The colossal, colorful humphead wrasse (also known as the Napoleon wrasse) is one of the largest fish found in coral reefs. They are easily identifiable by their thick lips and the prominent bump on their foreheads. The coloring of adult humphead wrasses can range from a dull blue-green to brilliant shades of green or purplish-blue. Juveniles are white with dark scale bars and prominent black lines near their eyes.
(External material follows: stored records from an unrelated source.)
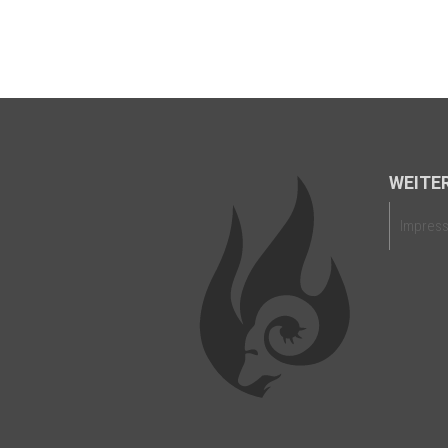
WEITER
Impres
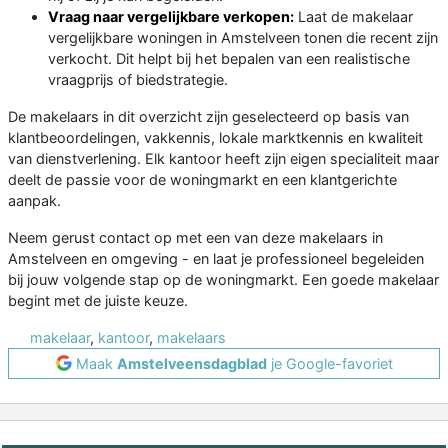
Vraag naar vergelijkbare verkopen:
Laat de makelaar
vergelijkbare woningen in Amstelveen tonen die recent zijn
verkocht. Dit helpt bij het bepalen van een realistische
vraagprijs of biedstrategie.
De makelaars in dit overzicht zijn geselecteerd op basis van
klantbeoordelingen, vakkennis, lokale marktkennis en kwaliteit
van dienstverlening. Elk kantoor heeft zijn eigen specialiteit maar
deelt de passie voor de woningmarkt en een klantgerichte
aanpak.
Neem gerust contact op met een van deze makelaars in
Amstelveen en omgeving - en laat je professioneel begeleiden
bij jouw volgende stap op de woningmarkt. Een goede makelaar
begint met de juiste keuze.
makelaar
,
kantoor
,
makelaars
Maak
Amstelveensdagblad
je Google-favoriet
Their coloring isn’t the only major change humphead wrasses undergo as they age. Like all wrasses, humphead wrasses can change sex; some individuals that start their lives as females may later transition to male. The factors that influence this amazing transformation are still being studied.
Learn more about the humphead wrasse! Did you know that this fish is one of only a few species known to eat toxic animals like the crown-of-thorns starfish?
The humphead wrasse can be found throughout the Indian Ocean, from the Red Sea to South Africa and the Tuamoto Islands. It also ranges from the Ryukyu Islands to New Caledonia in the Pacific.
The humphead wrasse feeds on mollusks, reef fish, sea urchins, crustaceans and other invertebrates. They can even eat toxic sea hares, boxfish and sea stars.
These enormous fish can grow up to 6 feet long and weigh a whopping 400 pounds!
Conservation alert! The humphead wrasse is classified as endangered by the International Union for Conservation of Nature (IUCN) and is currently listed as a U.S. National Marine Fisheries Service Species of Concern. This species is rare in the wild and is extremely vulnerable to over-exploitation because of its slow breeding rate and predictable spawning sites. The population has seen a 50% loss just in the last 30 years.
The humphead wrasse is subject to population loss from the live reef fish trade, especially in Southeast Asia. It is highly valued because of its large size and is considered a luxury food in some countries.